In Shoeman v. Temple Safety Deposit Vaults,
Without further reviewing the numerous authorities in this State and elsewhere cited by the respective parties, it may be said that those cases involved facts showing that if those in charge of the boxes had exercised ordinary care, the bailees would not have been liable for the losses. The principle underlying all the cases to which our attention has been called and in which the plaintiff prevailed is that the receipt of the bailed article was admitted or established by a fair degree of proof, and that the loss was occasioned through the imprudent operation of agents or agencies under the control of the bailee. See Mayer v. Brensinger,
Moreover, defendant’s proof showed without contradiction that every reasonable precaution was employed to safeguard the property of its renters. Its employees were carefully selected, access to its vault was carefully supervised, its box keys were meticulously accounted for. Defendant was bound to use only ordinary care, and the evidence shows beyond question that such a degree of care was exercised.
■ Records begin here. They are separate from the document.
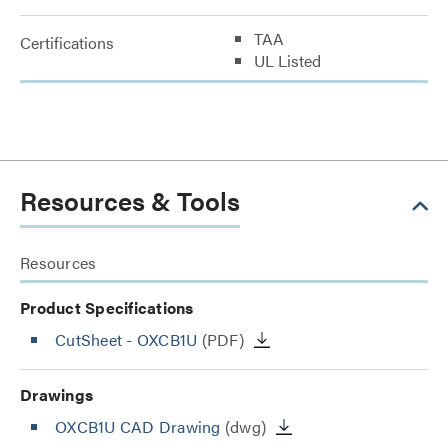
TAA
Certifications
UL Listed
Resources & Tools
Resources
Product Specifications
CutSheet
- OXCB1U
(PDF)
Drawings
OXCB1U CAD Drawing
(dwg)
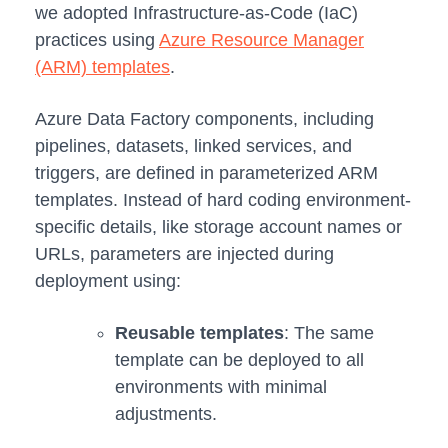
we adopted Infrastructure-as-Code (IaC)
practices using
Azure Resource Manager
(ARM) templates
.
Azure Data Factory components, including
pipelines, datasets, linked services, and
triggers, are defined in parameterized ARM
templates. Instead of hard coding environment-
specific details, like storage account names or
URLs, parameters are injected during
deployment using:
Reusable templates
: The same
template can be deployed to all
environments with minimal
adjustments.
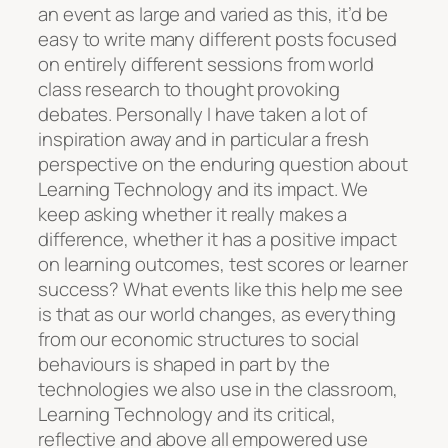
an event as large and varied as this, it’d be
easy to write many different posts focused
on entirely different sessions from world
class research to thought provoking
debates. Personally I have taken a lot of
inspiration away and in particular a fresh
perspective on the enduring question about
Learning Technology and its impact. We
keep asking whether it really makes a
difference, whether it has a positive impact
on learning outcomes, test scores or learner
success? What events like this help me see
is that as our world changes, as everything
from our economic structures to social
behaviours is shaped in part by the
technologies we also use in the classroom,
Learning Technology and its critical,
reflective and above all empowered use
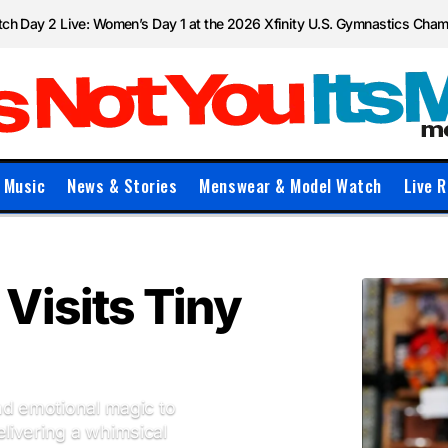
ch Day 2 Live: Women’s Day 1 at the 2026 Xfinity U.S. Gymnastics Cha
Music
News & Stories
Menswear & Model Watch
Live R
Visits Tiny
nd emotional magic to
livering a whimsical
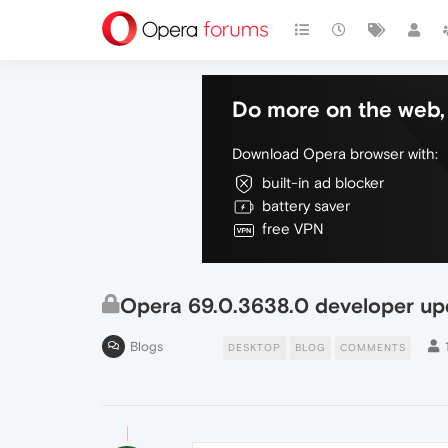
Do more on the web, 
Download Opera browser with:
built-in ad blocker
battery saver
free VPN
Opera 69.0.3638.0 developer up
Blogs
DESKTOP
BLOG
COMMENTS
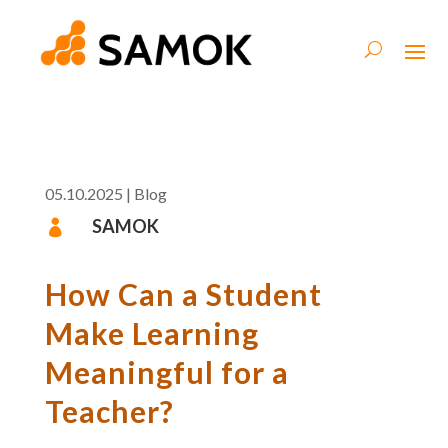
05.10.2025
|
Blog
SAMOK

How Can a Student
Make Learning
Meaningful for a
Teacher?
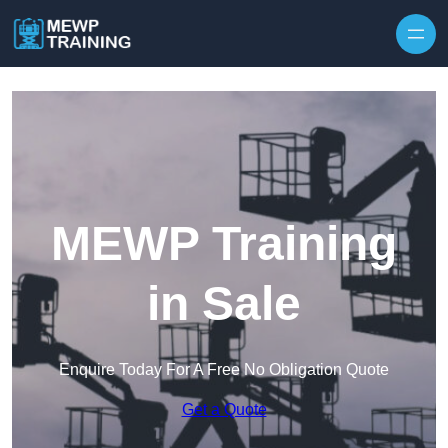
Skip to content
MEWP Training
in Sale
Enquire Today For A Free No Obligation Quote
Get a Quote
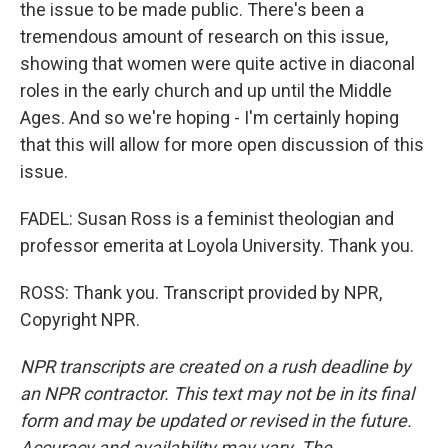
the issue to be made public. There's been a
tremendous amount of research on this issue,
showing that women were quite active in diaconal
roles in the early church and up until the Middle
Ages. And so we're hoping - I'm certainly hoping
that this will allow for more open discussion of this
issue.
FADEL: Susan Ross is a feminist theologian and
professor emerita at Loyola University. Thank you.
ROSS: Thank you. Transcript provided by NPR,
Copyright NPR.
NPR transcripts are created on a rush deadline by
an NPR contractor. This text may not be in its final
form and may be updated or revised in the future.
Accuracy and availability may vary. The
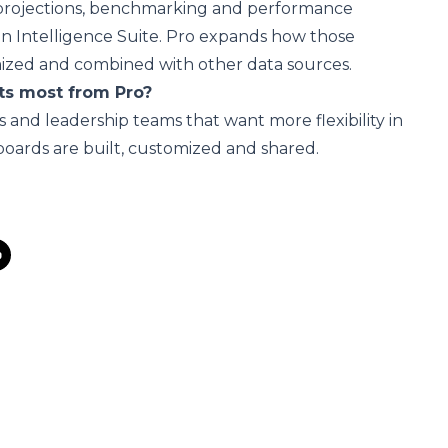
, projections, benchmarking and performance
 in Intelligence Suite. Pro expands how those
mized and combined with other data sources.
ts most from Pro?
s and leadership teams that want more flexibility in
oards are built, customized and shared.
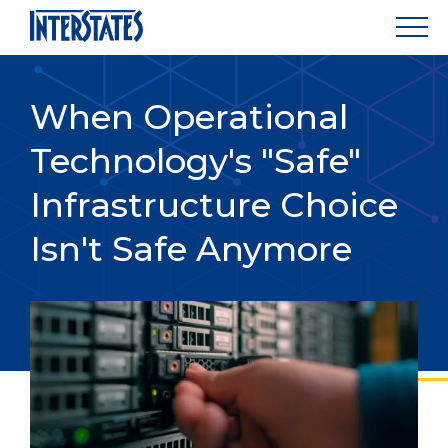
When Operational
Technology's "Safe"
Infrastructure Choice
Isn't Safe Anymore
It would be a dangerous doctrine and an invitation to fraud to allow a renter to recover upon the mere statement that cash or securities were found missing from his box, or had in some unknown way disappeared, without requiring a fair degree of proof of negligence on the part of a safe deposit company.
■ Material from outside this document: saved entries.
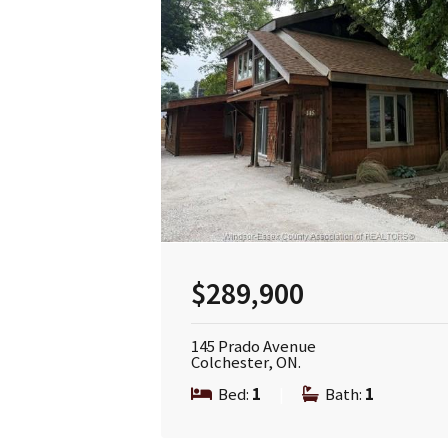
$289,900
145 Prado Avenue
Colchester, ON.
Bed:
1
|
Bath:
1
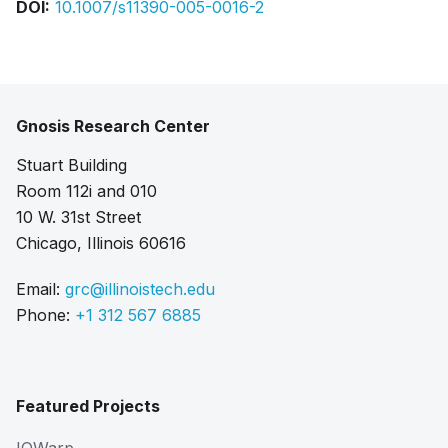
DOI:
10.1007/s11390-005-0016-2
Gnosis Research Center
Stuart Building
Room 112i and 010
10 W. 31st Street
Chicago, Illinois 60616
Email:
grc@illinoistech.edu
Phone:
+1 312 567 6885
Featured Projects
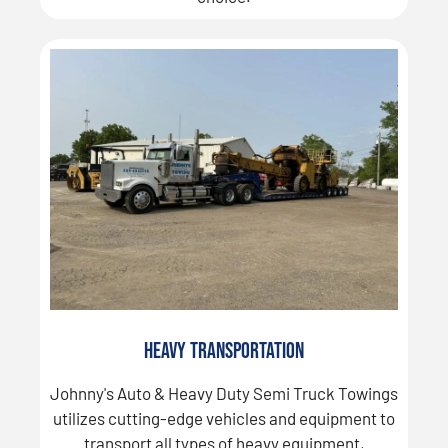
Heavy Transportation
Johnny's Auto & Heavy Duty Semi Truck Towings
utilizes cutting-edge vehicles and equipment to
transport all types of heavy equipment,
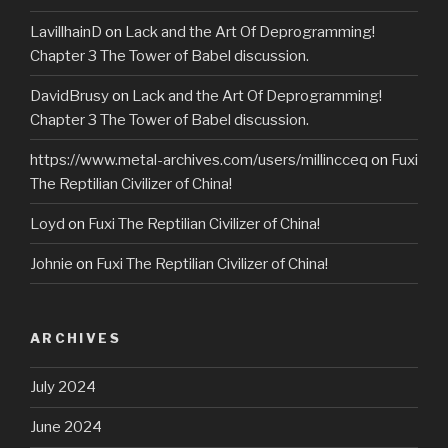
LavillhainD
on
Lack and the Art Of Deprogramming!
Chapter 3 The Tower of Babel discussion.
DavidBrusy
on
Lack and the Art Of Deprogramming!
Chapter 3 The Tower of Babel discussion.
https://www.metal-archives.com/users/millincceq
on
Fuxi
The Reptilian Civilizer of China!
Loyd
on
Fuxi The Reptilian Civilizer of China!
Johnie
on
Fuxi The Reptilian Civilizer of China!
ARCHIVES
July 2024
June 2024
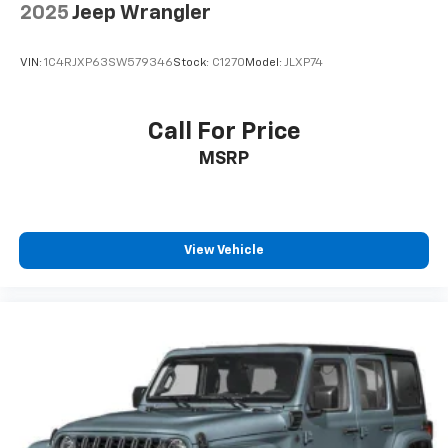
2025
Jeep Wrangler
VIN:
1C4RJXP63SW579346
Stock:
C1270
Model:
JLXP74
Call For Price
MSRP
View Vehicle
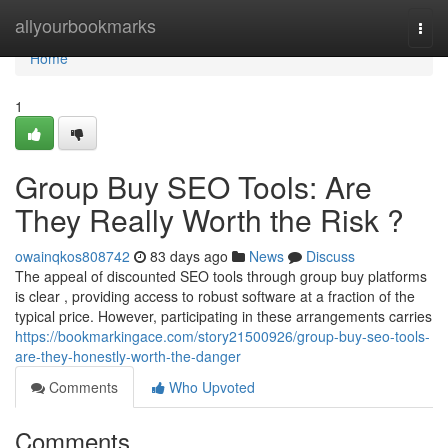
Home
allyourbookmarks
Togg
navi
Home
1
Group Buy SEO Tools: Are
They Really Worth the Risk ?
owainqkos808742
83 days ago
News
Discuss
The appeal of discounted SEO tools through group buy platforms
is clear , providing access to robust software at a fraction of the
typical price. However, participating in these arrangements carries
https://bookmarkingace.com/story21500926/group-buy-seo-tools-
are-they-honestly-worth-the-danger
Comments
Who Upvoted
Comments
For the reasons indicated, we think that the court should have directed a verdict in favor of defendant at the close of plaintiff’s case, or, in any event, have allowed defendant’s motion for judgment notwithstanding the verdict. Accordingly, the judgment of the Circuit Court is reversed, and the cause remanded with directions that judgment be entered in favor of defendant, notwithstanding the verdict.
Judgment reversed and cause remanded with directions.